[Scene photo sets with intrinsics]
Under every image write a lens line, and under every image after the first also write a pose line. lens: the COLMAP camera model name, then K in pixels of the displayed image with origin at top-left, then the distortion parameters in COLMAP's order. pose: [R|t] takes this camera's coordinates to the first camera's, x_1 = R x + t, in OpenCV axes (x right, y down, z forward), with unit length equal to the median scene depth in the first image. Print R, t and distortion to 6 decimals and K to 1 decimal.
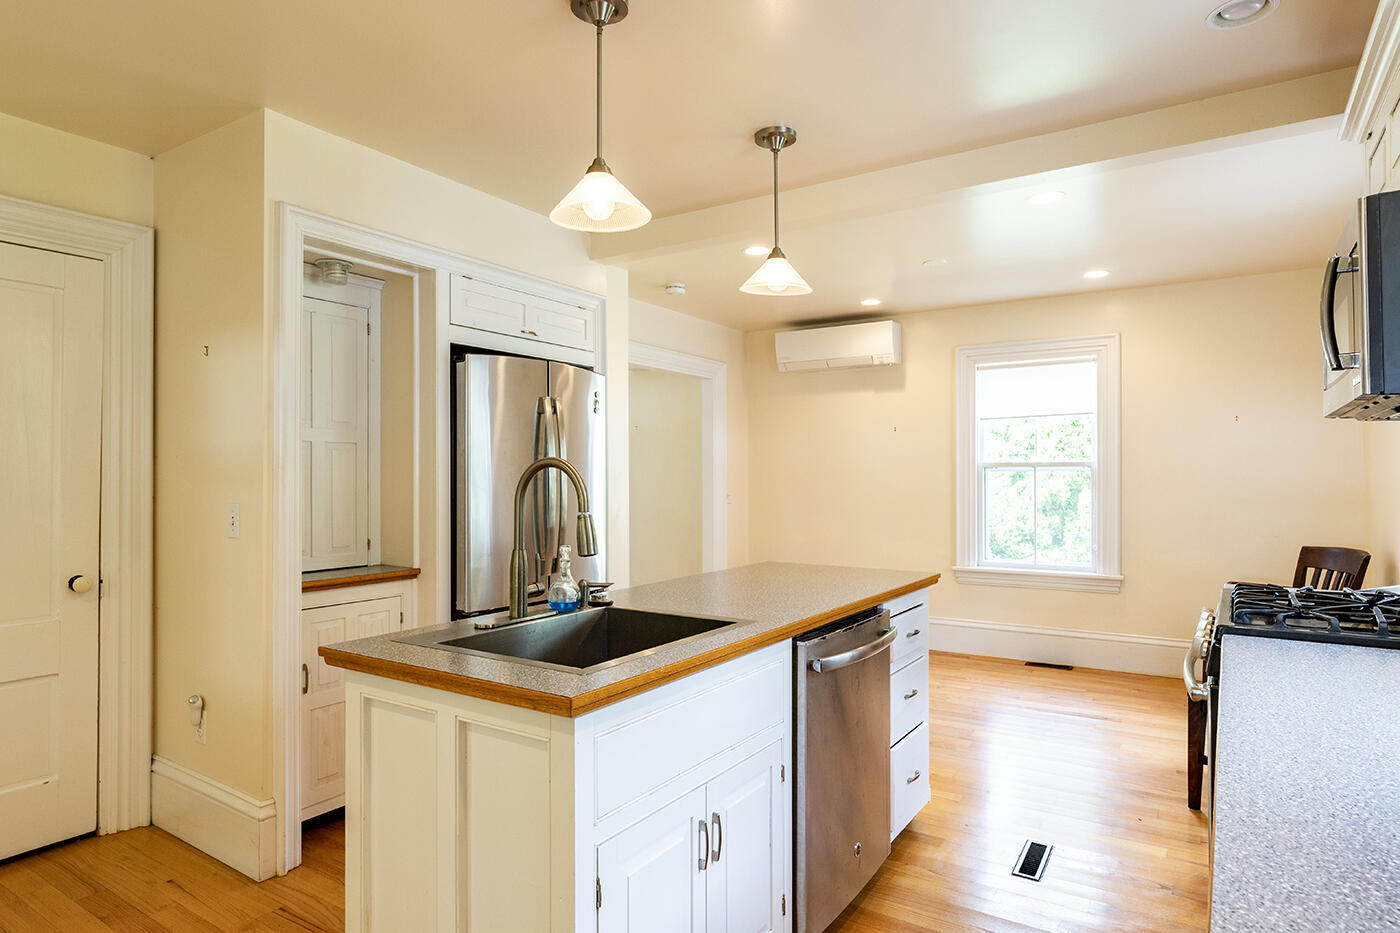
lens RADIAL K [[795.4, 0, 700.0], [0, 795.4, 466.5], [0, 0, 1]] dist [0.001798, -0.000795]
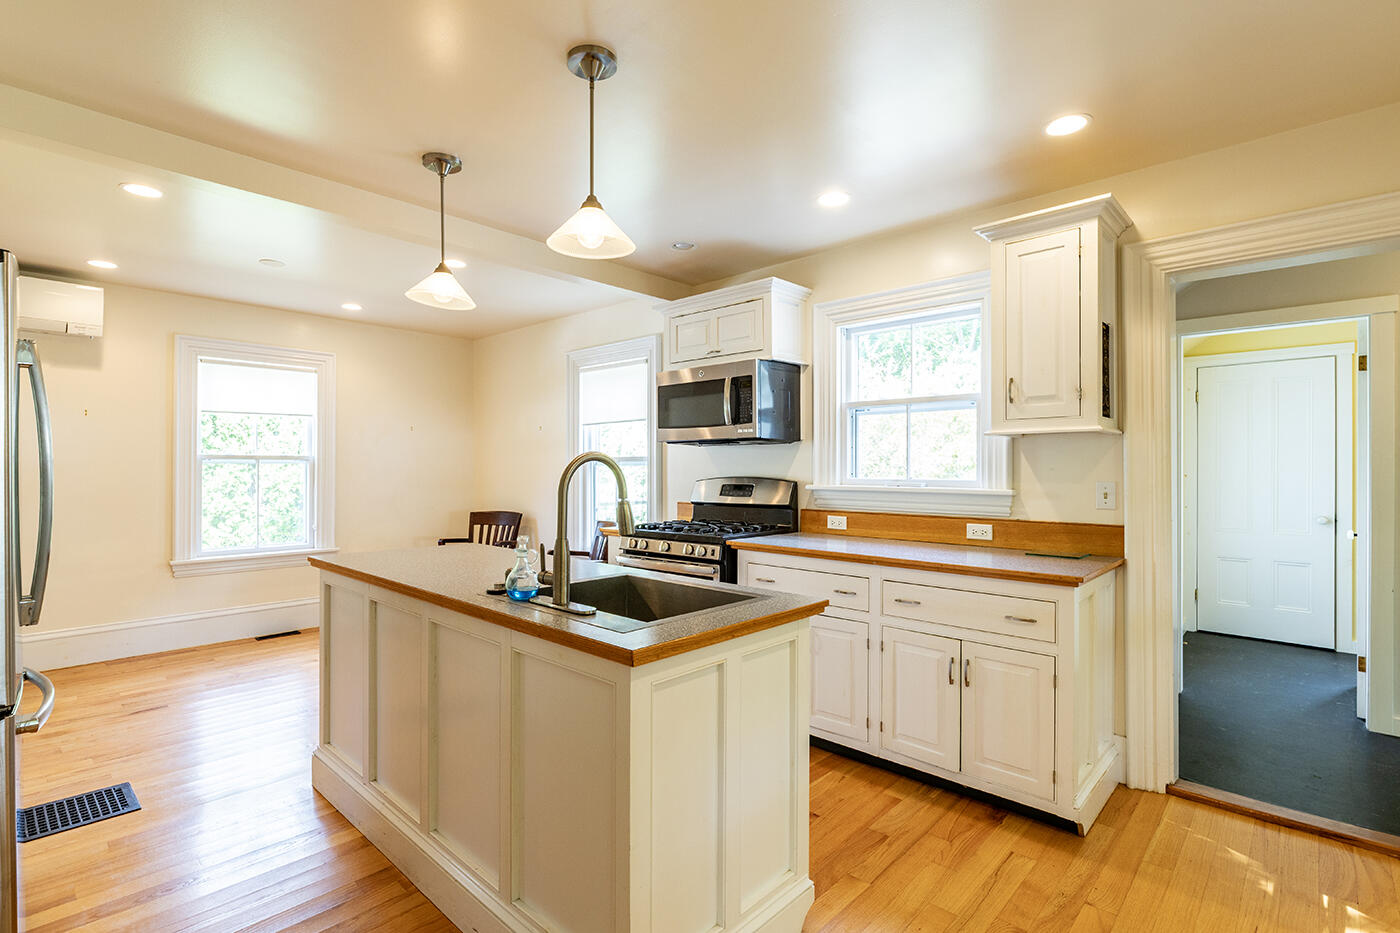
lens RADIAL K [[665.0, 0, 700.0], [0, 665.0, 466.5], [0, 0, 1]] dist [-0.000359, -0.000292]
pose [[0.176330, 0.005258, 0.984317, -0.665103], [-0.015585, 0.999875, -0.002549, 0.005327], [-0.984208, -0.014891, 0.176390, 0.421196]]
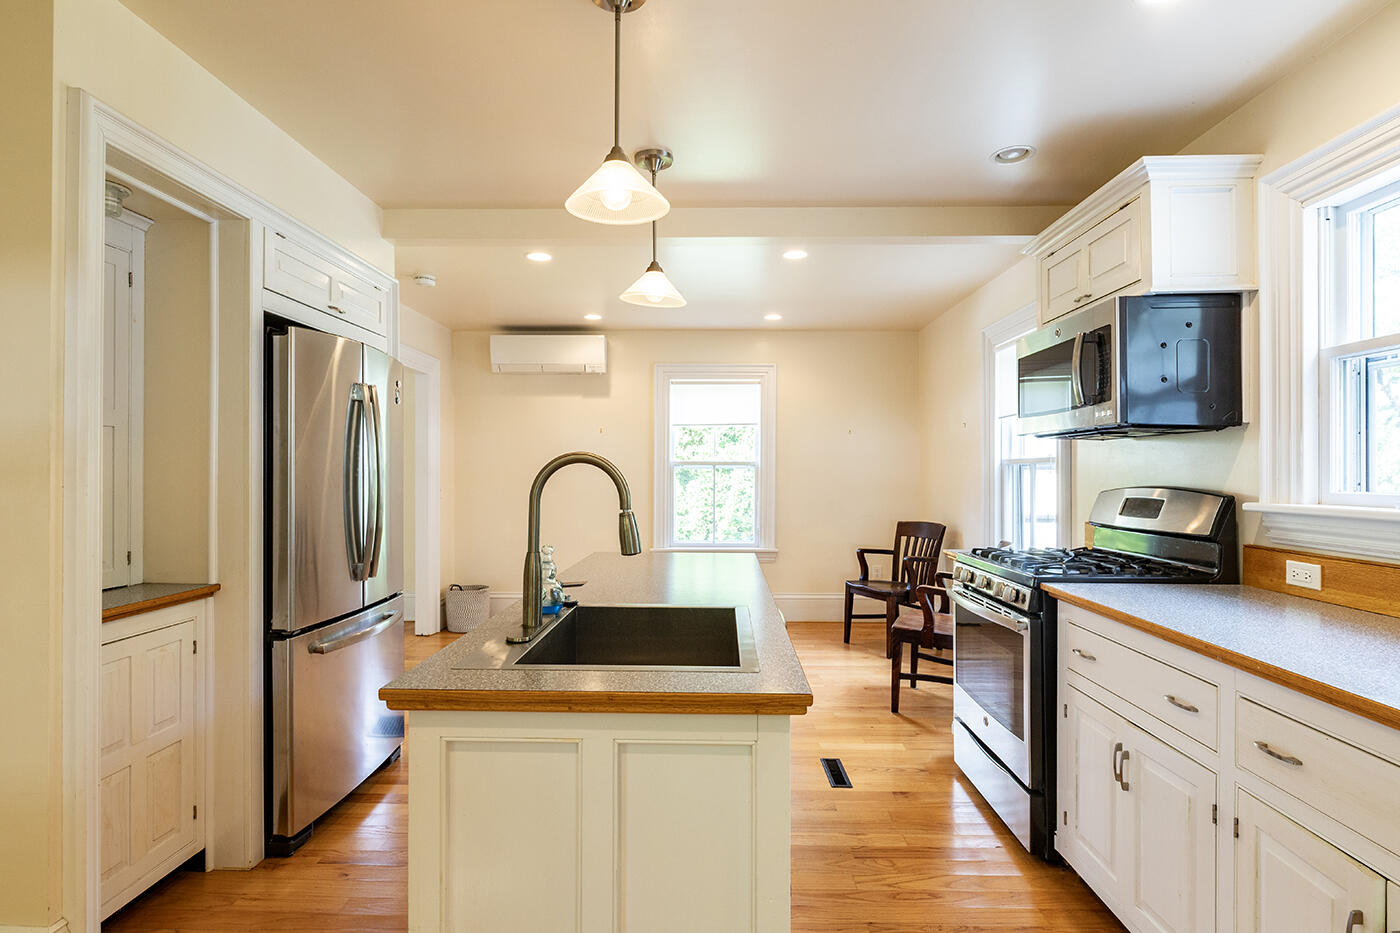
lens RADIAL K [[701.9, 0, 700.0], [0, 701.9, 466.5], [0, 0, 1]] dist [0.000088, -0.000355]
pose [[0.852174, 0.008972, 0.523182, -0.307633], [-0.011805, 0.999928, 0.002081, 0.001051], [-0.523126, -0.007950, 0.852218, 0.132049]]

● What you will do:
Transcribe all of the lines above without any changes, leaving the pictures out of your answer.

● Response to this exercise:
Under every image write a lens line, and under every image after the first also write a pose line. lens: the COLMAP camera model name, then K in pixels of the displayed image with origin at top-left, then the distortion parameters in COLMAP's order. pose: [R|t] takes this camera's coordinates to the first camera's, x_1 = R x + t, in OpenCV axes (x right, y down, z forward), with unit length equal to the median scene depth in the first image. Print R, t and distortion to 6 decimals and K to 1 decimal.
lens RADIAL K [[795.4, 0, 700.0], [0, 795.4, 466.5], [0, 0, 1]] dist [0.001798, -0.000795]
lens RADIAL K [[665.0, 0, 700.0], [0, 665.0, 466.5], [0, 0, 1]] dist [-0.000359, -0.000292]
pose [[0.176330, 0.005258, 0.984317, -0.665103], [-0.015585, 0.999875, -0.002549, 0.005327], [-0.984208, -0.014891, 0.176390, 0.421196]]
lens RADIAL K [[701.9, 0, 700.0], [0, 701.9, 466.5], [0, 0, 1]] dist [0.000088, -0.000355]
pose [[0.852174, 0.008972, 0.523182, -0.307633], [-0.011805, 0.999928, 0.002081, 0.001051], [-0.523126, -0.007950, 0.852218, 0.132049]]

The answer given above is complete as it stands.